All this concerns the Incarnation. The Word of God came down from heaven, took flesh, and is in our midst, in the middle of us. This has nothing to do with me (in my case, a rather eccentric person). It has all to do with Christ, not the bishop. This has to do with the Gospel of Christ, not with the deacon who proclaims it. However, we all have the responsibility to proclaim Christ, to present Christ, to re-present Christ. As the Lord put flesh on His love, it is important that we, ourselves, live out this love in concrete, tangible ways. The Orthodox way is whole. It is about unity. It is about oneness, and it is very, very material.
The Orthodox way is not detached spirituality. It is spiritual life in the body. That is why everything that we do in worshipping and in living is tangible. For example, we make the sign of the Cross on bread when we cut it. It is tangible. We bless all the ingredients of the bread before we make it. It is all tangible. To everything that we do in the Orthodox way, we bring the Lord’s blessing. It is all tangible. It is all material, and it is all to the glory of God, who created everything good.

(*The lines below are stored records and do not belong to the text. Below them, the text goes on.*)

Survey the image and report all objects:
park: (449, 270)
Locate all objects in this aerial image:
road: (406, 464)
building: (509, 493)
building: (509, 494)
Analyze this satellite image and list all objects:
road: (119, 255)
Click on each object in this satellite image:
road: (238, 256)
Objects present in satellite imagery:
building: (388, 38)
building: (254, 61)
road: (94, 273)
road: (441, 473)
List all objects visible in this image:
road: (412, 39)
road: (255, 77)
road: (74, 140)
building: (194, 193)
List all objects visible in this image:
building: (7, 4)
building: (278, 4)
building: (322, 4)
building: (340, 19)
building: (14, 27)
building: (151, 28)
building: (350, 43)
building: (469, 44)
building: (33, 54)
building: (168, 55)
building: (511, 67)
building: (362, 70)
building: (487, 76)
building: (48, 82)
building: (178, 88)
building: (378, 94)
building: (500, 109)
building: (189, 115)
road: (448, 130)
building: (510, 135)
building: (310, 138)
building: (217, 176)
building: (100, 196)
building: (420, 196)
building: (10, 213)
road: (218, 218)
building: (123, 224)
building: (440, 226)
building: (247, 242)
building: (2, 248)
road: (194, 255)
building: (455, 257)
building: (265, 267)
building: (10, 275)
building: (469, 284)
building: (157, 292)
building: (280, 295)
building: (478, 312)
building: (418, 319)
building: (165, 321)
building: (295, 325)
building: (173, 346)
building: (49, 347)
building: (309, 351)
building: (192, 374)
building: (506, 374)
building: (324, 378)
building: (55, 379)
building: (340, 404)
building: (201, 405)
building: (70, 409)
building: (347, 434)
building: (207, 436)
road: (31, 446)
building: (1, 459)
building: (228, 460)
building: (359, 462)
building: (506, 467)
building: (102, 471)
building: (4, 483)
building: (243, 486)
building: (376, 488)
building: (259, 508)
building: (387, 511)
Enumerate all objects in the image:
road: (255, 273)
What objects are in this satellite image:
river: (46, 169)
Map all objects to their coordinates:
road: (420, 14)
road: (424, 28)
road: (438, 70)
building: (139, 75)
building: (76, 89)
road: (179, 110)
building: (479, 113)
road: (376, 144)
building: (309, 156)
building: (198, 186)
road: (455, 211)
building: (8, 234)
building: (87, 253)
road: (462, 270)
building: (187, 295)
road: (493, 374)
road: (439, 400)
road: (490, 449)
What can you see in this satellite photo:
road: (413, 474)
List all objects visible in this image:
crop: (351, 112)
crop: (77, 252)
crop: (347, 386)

There is much more that could be said about what we heard today. If these were the days of Saint John Chrysostom, this homily could continue for another hour-and-a-half or more. However, in the time of Saint John Chrysostom, homilies (which are sometimes called sermons — sermo in Latin means a talk) were in the form of informal dialogues. People would interrupt, debate and even argue during the sermon. This could possibly be done even now, because our Church’s tradition is alive ; but here in North America, people tend to be very silent out of habit during the homily, and no-one says “boo” about anything. Nevertheless, I am grateful to God that sometimes when I have asked a question during a homily, I have actually received an answer. Glory to God that our people can feel free in the Orthodox manner to do this.
Brothers and sisters, let us continue to remember the words of Saint Herman, the Elder and Wonder-worker of Alaska. Let us live by these words : “From this day, from this hour, from this minute, let us love God above all, and do His holy will”, and glorify the Father, the Son, and the Holy Spirit, now, and ever, and unto the ages of ages.